In September 2019 Cronin was selected by the Josef and Anni Albers Foundation to spend a month at Thread, the Foundation's residency in Sinthian, a rural village in Senegal. The Albers Foundation selects a small number of artists each year. The Thread program asks one thing of them: spend time in the village, engage meaningfully with the community, and let the work be whatever the work becomes.

Cronin arrived with brushes, plywood panels cut in New York to fit his checked luggage, and six sheets of fine art paper. He found a local enamel called Loubane and made it central to the work. Over thirty days he produced a body of paintings, sculpture, drawings, and collage that pulled the entire vocabulary of his thirty-year practice into a new cultural context, and let the context change what came back out.

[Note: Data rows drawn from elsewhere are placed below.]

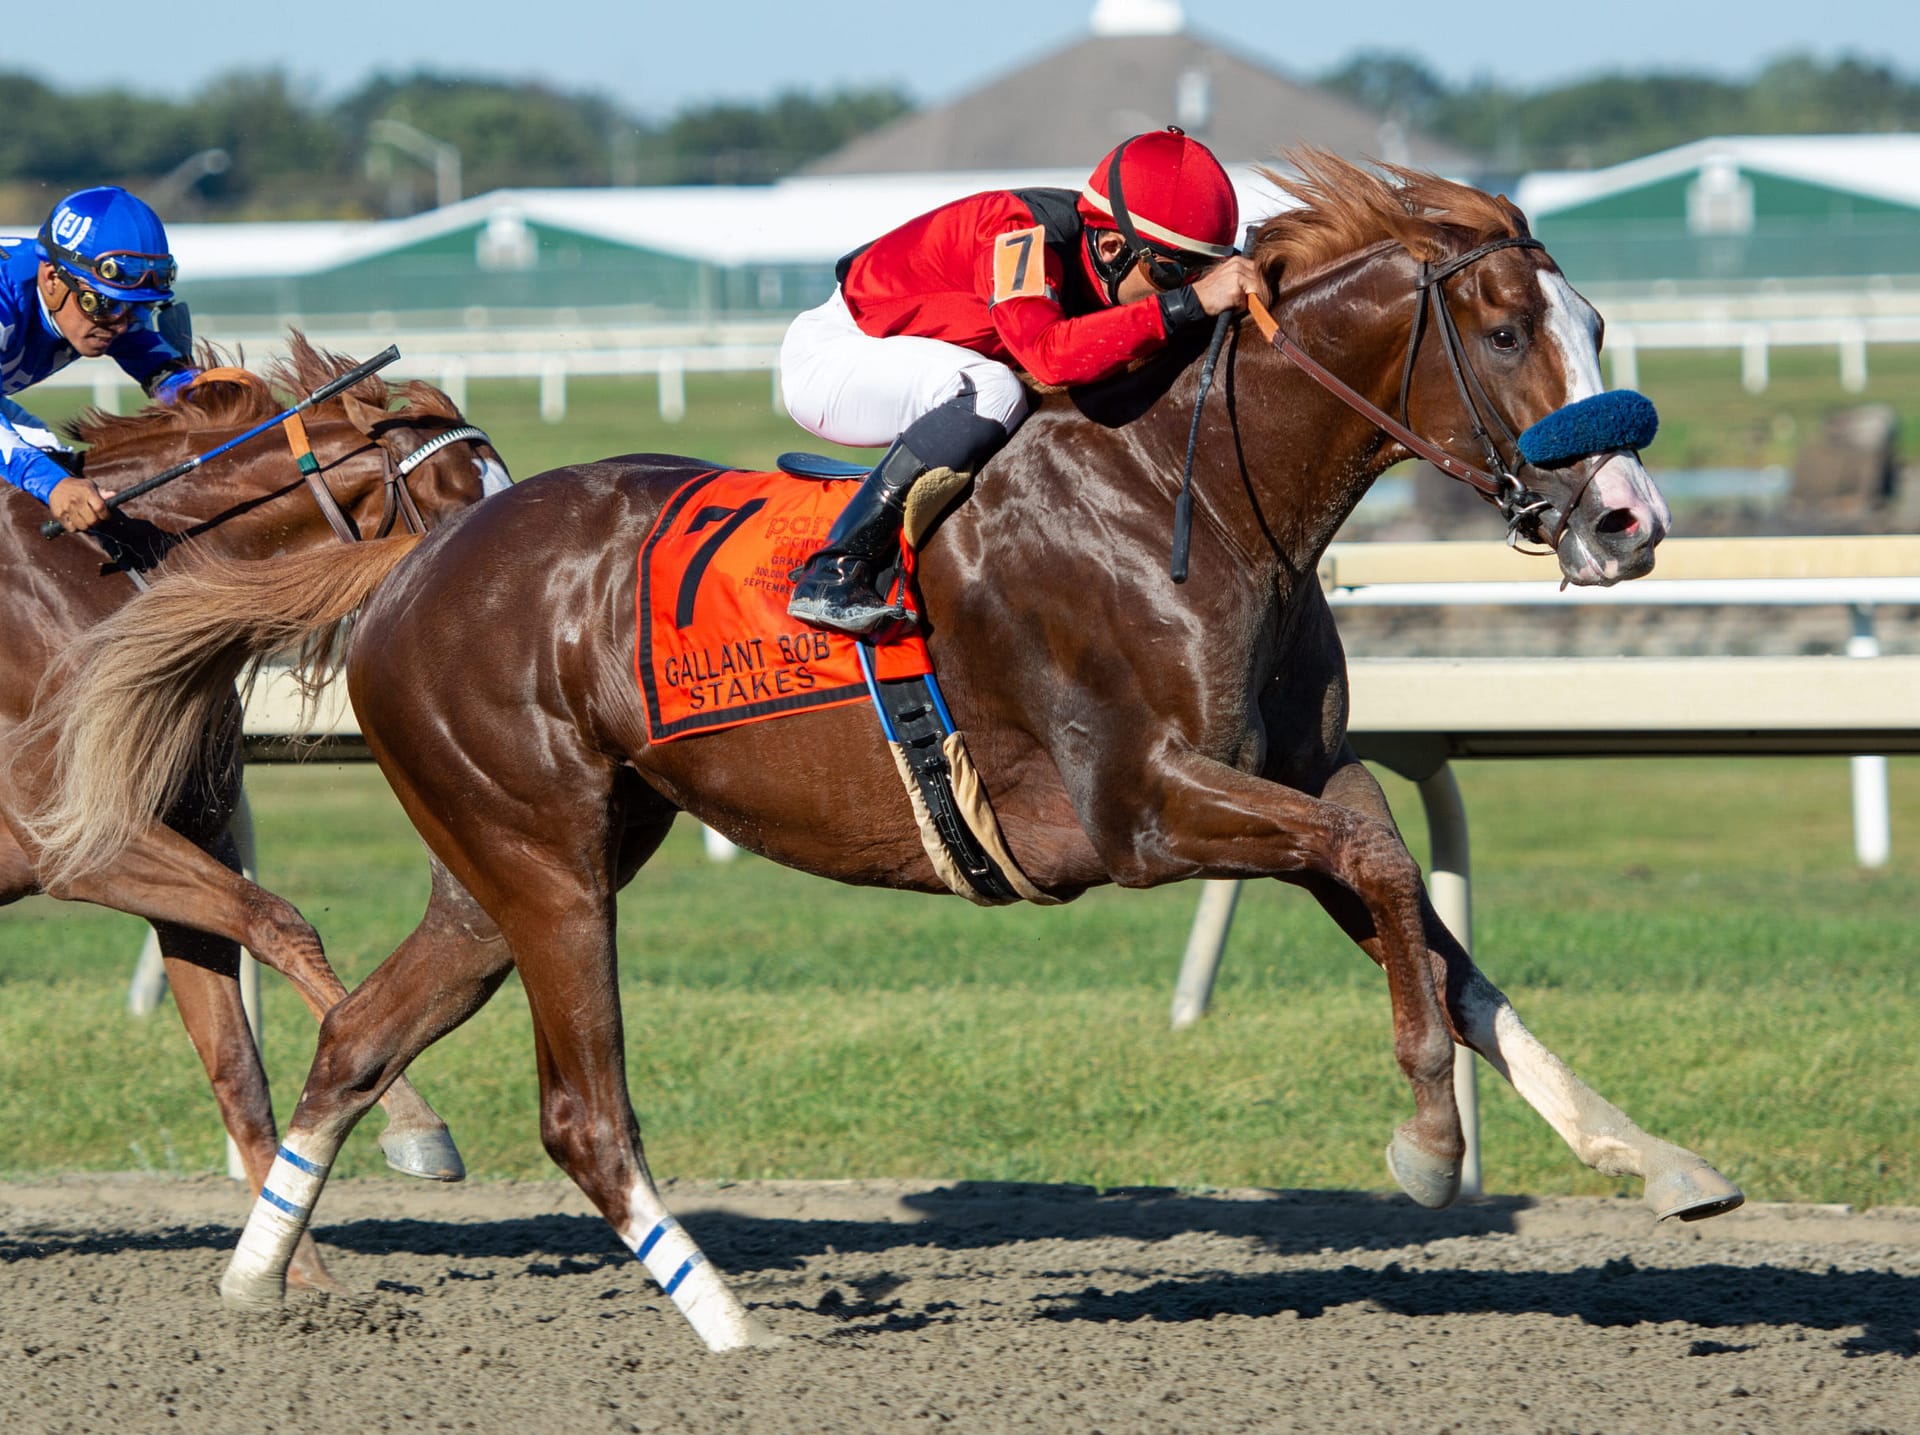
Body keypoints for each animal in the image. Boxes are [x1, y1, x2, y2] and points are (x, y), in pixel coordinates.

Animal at [0, 336, 510, 1290]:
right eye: (461, 495)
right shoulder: (83, 846)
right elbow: (281, 923)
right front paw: (419, 1130)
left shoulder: (184, 840)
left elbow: (236, 1063)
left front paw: (294, 1267)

The collection includes large-format paintings on plywood, a 48" x 84" modular panel work drawn from a daily market in Tambacounda, a flag piece built from flattened aluminum cans painted in the colors of Senegal, sculptural work made from objects collected on site and transformed back in the studio, a series of collages built from materials Cronin gathered on his daily walks through the village, and 30 Days in Senegal, a five-drawing visual diary of his experience in oil pastel on paper. Some of the work was completed in Sinthian. Some was finished on his return home, with the residency still in his hands.